The term “value-added” is used in management accounting as well as some country’s tax codes. In management accounting, activity based costing uses the value-added concept. A company identifies all of the activities that incur costs, and then classifies them as either value adding or non-value adding activities. Activities that do not add value for the customer should be reduced or eliminated. Reducing or eliminating non-value added costs leads to higher profits for a company because they can maintain the same selling price for their products, but have lower costs.
Some countries have a Value Added Tax (VAT) on goods and services when they are sold. In my experience with VAT, the amount of value added that is taxed is the difference between what the company pays for the inventory or materials and what they sell the finished good for. Therefore, it seems that a more accurate term would be Cost Added Tax because we are not measuring whether the customer thinks that any value has been added. VAT focuses only on the costs added and assuming that the value of the product is increased the same amount.
As a consumer, we should look very closely at value added and whether or not the seller has added any value for us. If the seller has not added value, then we should try to buy the product or service not from that seller, but from the company that they buy it from.
For example, my company in Russia teaches classes for the Russian language ACCA DipIFR Exam. We have prepared our own materials for this exam based on the syllabus of the exam and we sell these books for self-study. We also provide live-taught classes. Of course, the live-taught classes are more expensive than the books. A potential student needs to make a couple of decisions. First, they need to determine if our books add value to the syllabus that they were prepared from. If our books are largely just a copy of the syllabus, then there is little value added and the person would be better off not buying our books. Since our books are quite detailed, we can assume that the individual determines that our books are value added. Next, they need to determine if the live-taught classes add value to the books. If they determine that our teachers just read the books out loud in class, then the classes do not add value, and they do not need to pay for the classes.
There are many products now that have additional optional features. As consumers, we need to determine if those additional costs provide additional benefits or not. Companies may make a lot of their profit by charging more for something that sounds beneficial, but does not really add any value to the product. Or, the additional cost we pay may be very small compared to the additional value that we receive from this “additional feature.”
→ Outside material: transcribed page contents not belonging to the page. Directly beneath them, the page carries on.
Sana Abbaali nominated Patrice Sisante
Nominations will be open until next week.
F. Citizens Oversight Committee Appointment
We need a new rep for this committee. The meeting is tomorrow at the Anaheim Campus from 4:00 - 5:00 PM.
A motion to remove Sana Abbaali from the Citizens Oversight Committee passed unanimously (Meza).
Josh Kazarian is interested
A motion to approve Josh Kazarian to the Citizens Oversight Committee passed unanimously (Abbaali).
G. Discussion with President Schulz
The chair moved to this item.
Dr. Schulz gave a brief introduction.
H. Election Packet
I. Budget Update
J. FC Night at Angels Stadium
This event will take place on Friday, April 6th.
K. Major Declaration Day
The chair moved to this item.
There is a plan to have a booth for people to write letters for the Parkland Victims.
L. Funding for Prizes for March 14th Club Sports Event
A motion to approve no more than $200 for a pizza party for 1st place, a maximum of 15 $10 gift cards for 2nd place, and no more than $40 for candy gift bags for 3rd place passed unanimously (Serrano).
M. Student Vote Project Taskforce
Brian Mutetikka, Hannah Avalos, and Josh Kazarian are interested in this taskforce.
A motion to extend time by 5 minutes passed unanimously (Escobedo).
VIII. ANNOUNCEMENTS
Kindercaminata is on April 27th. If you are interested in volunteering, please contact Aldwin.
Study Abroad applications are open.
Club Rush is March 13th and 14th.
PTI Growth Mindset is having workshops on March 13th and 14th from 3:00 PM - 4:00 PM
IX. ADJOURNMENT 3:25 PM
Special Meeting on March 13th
For a “closer to home” example, let’s look at our CMA exam preparation products. You can buy just our book, or our book and software, or our books, software and videos, or our books, software, videos and Live with Brian, or you can buy all of those together with the Re-Registration Guarantee. As you add each additional item, the question you need to ask is whether or not that additional study tool provides more value to you than it costs. Of course, we think that all of our products add much more value than they cost, but it is you – the consumer – who gets to make the final decision.
What are some examples where you have experienced a wide gap between the cost added and the value added in products or services that you have purchased?